What this task involves
Return all lines below containing the word "Usage".

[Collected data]
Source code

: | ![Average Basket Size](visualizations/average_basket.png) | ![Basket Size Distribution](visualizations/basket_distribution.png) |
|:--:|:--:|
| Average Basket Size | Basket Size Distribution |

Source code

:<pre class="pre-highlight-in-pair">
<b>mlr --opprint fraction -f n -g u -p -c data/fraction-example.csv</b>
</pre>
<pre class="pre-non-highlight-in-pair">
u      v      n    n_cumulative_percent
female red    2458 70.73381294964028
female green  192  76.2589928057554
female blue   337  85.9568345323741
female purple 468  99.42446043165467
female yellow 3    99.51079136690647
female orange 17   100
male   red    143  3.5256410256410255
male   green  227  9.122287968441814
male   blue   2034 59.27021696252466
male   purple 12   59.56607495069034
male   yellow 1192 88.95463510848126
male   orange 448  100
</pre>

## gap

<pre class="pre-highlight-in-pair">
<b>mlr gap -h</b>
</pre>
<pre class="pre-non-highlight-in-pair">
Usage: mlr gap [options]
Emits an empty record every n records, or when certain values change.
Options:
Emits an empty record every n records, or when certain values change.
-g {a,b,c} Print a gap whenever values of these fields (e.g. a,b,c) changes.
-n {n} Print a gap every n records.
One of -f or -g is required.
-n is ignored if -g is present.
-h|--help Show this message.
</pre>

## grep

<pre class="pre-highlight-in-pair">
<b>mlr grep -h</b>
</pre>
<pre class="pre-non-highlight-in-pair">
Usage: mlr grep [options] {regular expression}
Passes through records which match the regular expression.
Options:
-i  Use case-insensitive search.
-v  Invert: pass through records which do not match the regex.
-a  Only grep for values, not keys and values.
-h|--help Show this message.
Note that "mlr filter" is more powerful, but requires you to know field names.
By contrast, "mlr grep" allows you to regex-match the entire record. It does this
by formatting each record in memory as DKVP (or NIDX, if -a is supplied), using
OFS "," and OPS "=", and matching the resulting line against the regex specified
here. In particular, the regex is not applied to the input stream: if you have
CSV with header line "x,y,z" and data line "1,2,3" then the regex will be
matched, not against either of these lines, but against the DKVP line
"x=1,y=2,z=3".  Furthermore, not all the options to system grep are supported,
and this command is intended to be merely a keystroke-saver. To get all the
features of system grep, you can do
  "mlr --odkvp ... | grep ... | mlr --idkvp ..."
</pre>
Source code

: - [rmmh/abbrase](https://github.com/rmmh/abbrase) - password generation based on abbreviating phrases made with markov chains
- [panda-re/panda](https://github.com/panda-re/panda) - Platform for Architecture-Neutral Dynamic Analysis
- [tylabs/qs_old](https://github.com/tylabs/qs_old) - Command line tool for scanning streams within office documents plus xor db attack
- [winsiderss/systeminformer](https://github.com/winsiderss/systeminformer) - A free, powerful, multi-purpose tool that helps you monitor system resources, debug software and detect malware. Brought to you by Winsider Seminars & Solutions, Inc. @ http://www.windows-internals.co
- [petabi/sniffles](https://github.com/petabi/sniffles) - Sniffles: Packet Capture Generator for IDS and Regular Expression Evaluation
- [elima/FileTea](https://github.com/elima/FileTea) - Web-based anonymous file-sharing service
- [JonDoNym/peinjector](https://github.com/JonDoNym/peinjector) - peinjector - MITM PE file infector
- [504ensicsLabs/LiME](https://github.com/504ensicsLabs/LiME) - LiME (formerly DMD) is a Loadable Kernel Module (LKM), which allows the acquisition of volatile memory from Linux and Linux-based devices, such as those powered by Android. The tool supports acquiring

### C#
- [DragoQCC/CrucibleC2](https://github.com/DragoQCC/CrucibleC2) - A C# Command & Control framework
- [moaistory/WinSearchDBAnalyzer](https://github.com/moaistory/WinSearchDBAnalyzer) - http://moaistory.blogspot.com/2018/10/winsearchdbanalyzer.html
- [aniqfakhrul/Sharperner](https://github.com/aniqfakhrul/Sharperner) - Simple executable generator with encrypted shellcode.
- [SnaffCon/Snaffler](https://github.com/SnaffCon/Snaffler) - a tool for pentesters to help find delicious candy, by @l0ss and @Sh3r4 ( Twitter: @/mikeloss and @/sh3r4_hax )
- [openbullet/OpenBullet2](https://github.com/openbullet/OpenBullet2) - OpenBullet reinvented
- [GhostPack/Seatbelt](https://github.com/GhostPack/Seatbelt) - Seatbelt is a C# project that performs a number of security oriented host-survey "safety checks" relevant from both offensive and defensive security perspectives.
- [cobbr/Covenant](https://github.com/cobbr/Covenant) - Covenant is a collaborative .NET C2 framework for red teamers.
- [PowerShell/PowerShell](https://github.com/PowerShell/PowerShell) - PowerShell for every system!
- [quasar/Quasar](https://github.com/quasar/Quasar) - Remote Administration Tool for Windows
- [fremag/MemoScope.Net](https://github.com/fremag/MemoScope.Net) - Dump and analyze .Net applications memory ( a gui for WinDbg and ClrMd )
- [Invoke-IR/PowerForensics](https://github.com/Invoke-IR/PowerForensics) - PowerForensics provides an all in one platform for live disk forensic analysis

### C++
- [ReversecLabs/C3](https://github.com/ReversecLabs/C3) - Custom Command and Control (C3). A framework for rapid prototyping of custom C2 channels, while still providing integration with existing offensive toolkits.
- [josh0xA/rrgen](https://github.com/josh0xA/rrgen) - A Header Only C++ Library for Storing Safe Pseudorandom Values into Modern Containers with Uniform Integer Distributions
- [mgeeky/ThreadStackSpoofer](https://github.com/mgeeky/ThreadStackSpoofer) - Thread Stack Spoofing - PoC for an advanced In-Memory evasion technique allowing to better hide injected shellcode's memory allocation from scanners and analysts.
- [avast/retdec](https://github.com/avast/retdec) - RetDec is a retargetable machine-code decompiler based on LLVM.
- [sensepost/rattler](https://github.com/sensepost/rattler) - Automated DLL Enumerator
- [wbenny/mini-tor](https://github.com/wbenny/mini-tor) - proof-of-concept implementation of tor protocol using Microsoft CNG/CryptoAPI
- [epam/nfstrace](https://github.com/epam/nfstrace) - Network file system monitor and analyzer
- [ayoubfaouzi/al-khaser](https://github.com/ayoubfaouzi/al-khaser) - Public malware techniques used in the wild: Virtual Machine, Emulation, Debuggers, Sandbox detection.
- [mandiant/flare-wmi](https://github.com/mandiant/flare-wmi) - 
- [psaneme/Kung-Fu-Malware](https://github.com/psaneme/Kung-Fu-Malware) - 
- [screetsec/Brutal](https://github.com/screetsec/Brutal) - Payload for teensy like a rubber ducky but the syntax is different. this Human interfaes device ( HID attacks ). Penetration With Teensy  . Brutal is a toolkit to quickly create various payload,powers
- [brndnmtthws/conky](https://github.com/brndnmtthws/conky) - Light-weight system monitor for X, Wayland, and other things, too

Result of the exercise
Usage: mlr gap [options]
Usage: mlr grep [options] {regular expression}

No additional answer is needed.